I love giving advice to others on what to expect when starting a restaurant franchise.
A lot of people will stumble into opportunities in life. Being aware of this fact can help you make good decisions and remind you to perform good due diligence when an opportunity presents itself.
This is how I unexpectedly came into the restaurant business. My career has always been in real estate: selling homes as a broker, remodeling and reselling properties, and owning rentals and a property management company. One day, an old client stopped by my office and with much excitement proceeded to tell me about how he wanted to buy a restaurant franchise from a local who was franchising out his small but successful operation.
I am curious by nature and heard him out. He told me it could be opened with $75,000 (not true) and that you could get a loan for almost the entire amount (not entirely true). I paid for the franchise with promises of low investment and great returns. While everything has worked out, I will go over the steps I should have taken to know and understand what I was getting into and to protect myself and my investment.
Understanding What It Costs to Open a Restaurant
One of the hardest pieces of information to track down when opening a restaurant is an accurate cost of what it takes to open your doors. When I was first told about my opportunity, the cost I was quoted was almost 50% of what I would eventually need.
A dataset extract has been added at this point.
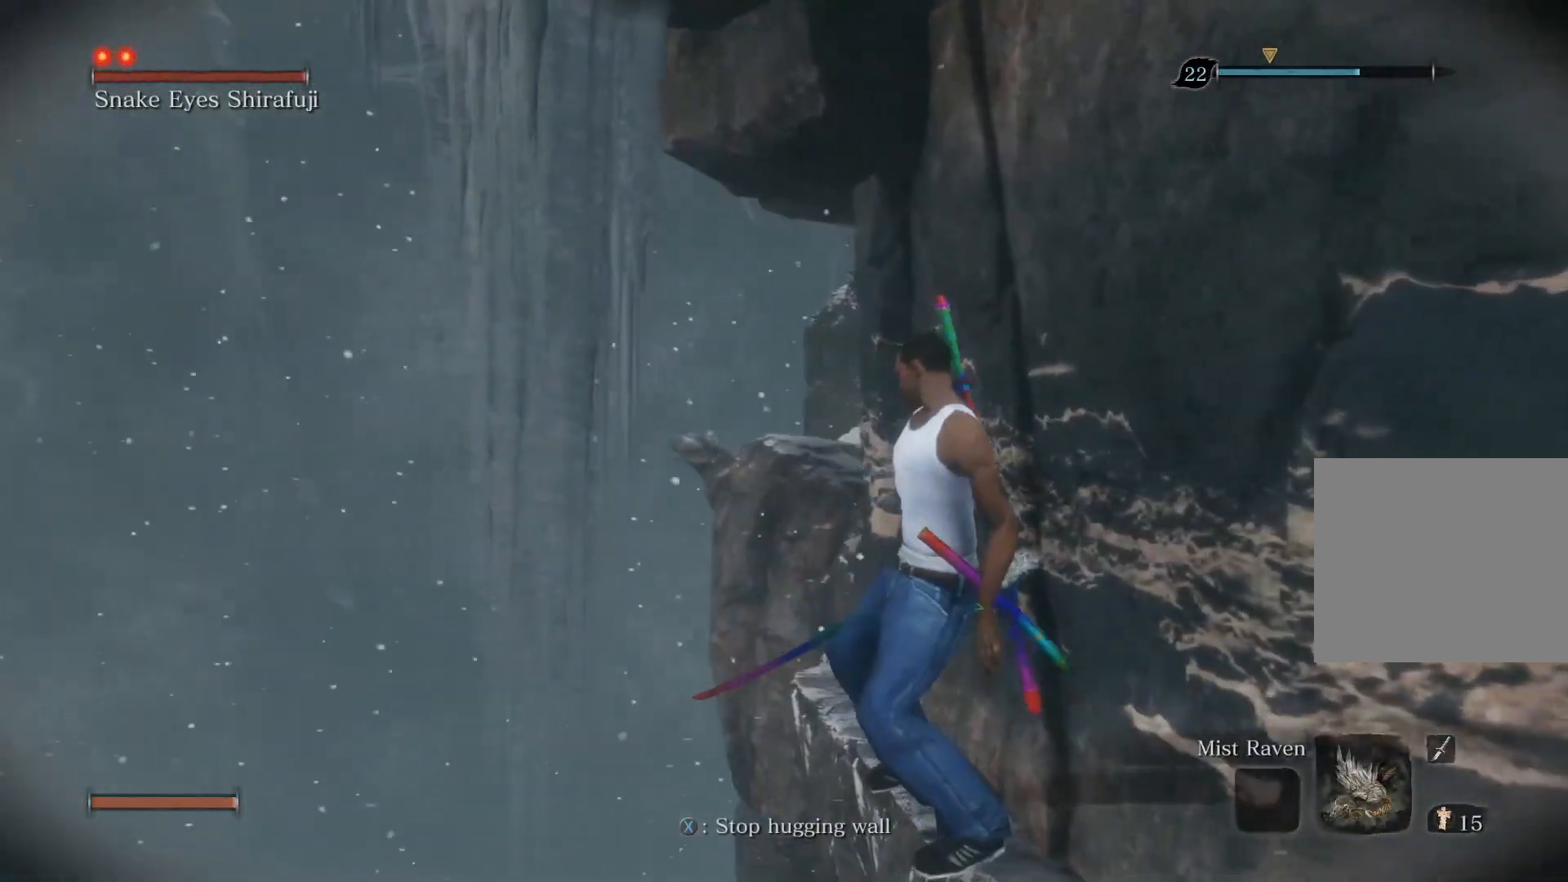
{"buttons": [], "left_stick": "up", "right_stick": "center", "events": []}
This wasn't malicious but simply because all the other venues were opened under different circumstances. Some owners had opened in spaces that had previously been restaurants, some had equipment from old stores, and some had unique locations that had a very small footprint.
Here are a few of the items that you need to budget for.
- Franchise fee
- LLC creation
- Lawyer review of the FDD (Franchise Disclosure Document)
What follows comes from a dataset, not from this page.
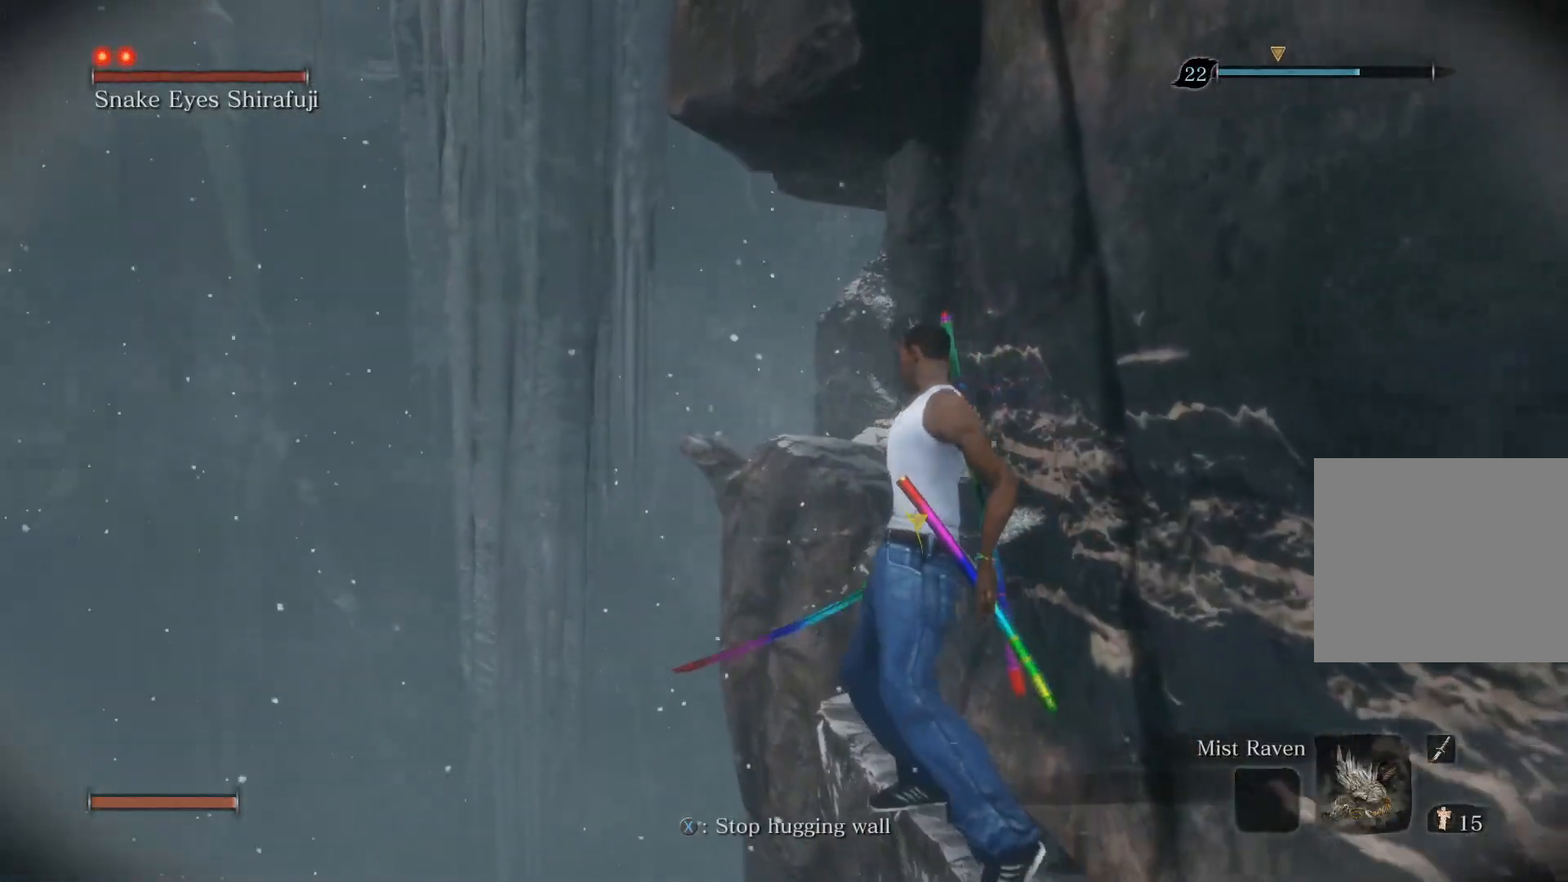
{"buttons": [], "left_stick": "up", "right_stick": "center", "events": []}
- Lease and utilities deposit
- Architect costs
- FF&E (Furniture, Fixtures and Equipment)
- Contractor buildout
- Artwork and wall decor
- POS (Point of Sale) equipment)
- Training salaries
- Initial food order
Create an Excel spreadsheet and use it to budget for projected expenses as they come to light during your research. Items will come up and later be forgotten, and the last thing you want to do is open your doors only to run out of money!
Understanding and Reading the FDD (Franchise Disclosure Document)
I don't think I realized how important the FDD was when I initially began my poorly-performed research into my new restaurant career. The FDD is not only the road map to what your place of business will look like but also tells you about your financial responsibilities, litigation the franchise might be involved with, and their financial strength.
The FDD spells out your territory and what you are actually buying when you pay the franchise fee. Things to look for when reviewing are the renewal terms, royalties, and advertising fees. If you sign it, you are expected to agree to it. I will write a future article on reviewing the FDD in depth.
One of my mistakes was signing and paying for the FDD at this time. Once you do this, in most cases it starts the clock on a limited amount of time you have to open your franchise. That means having a location in a suitable place and negotiating the lease. In one situation, we went back and forth with a problematic landlord for six months!
My recommendation would be to locate a great space for your restaurant and negotiate the terms of the lease with an LOI (Letter of Intent). Make sure they are going to rent to you, and then sign and pay for your FDD.
I have found in my area that if it is your first restaurant, it can be very challenging to get a landlord in a nice development to sign a lease with you. Especially without good financial backing. Be prepared for them to inject themselves into your business! They will want financials to prove your net worth, and a resume to know your background. They want to feel confident that your restaurant will be a success. This is especially true if they are giving you a build out allowance.
In my case, we negotiated six months free rent (90 days of it spent constructing the facility) and a little over 30,000 dollars in build out for a space slightly under 2,000 square feet. The developer doesn't give you this money as cash, but instead pays it out after your space is approved by the local government and you are in operation. You can ask your contractor to take it as a final payout once he is completed.
Talk to other people that have opened franchises like the one you are researching. Just know they are busy people, so be serious and do as much due diligence before meeting with them as possible. Most are happy to tell you about the specific problem they ran into. Learning from someone else's mistakes is much better than making your own. Especially when mistakes mean time and money!
This article is accurate and true to the best of the author’s knowledge. Content is for informational or entertainment purposes only and does not substitute for personal counsel or professional advice in business, financial, legal, or technical matters.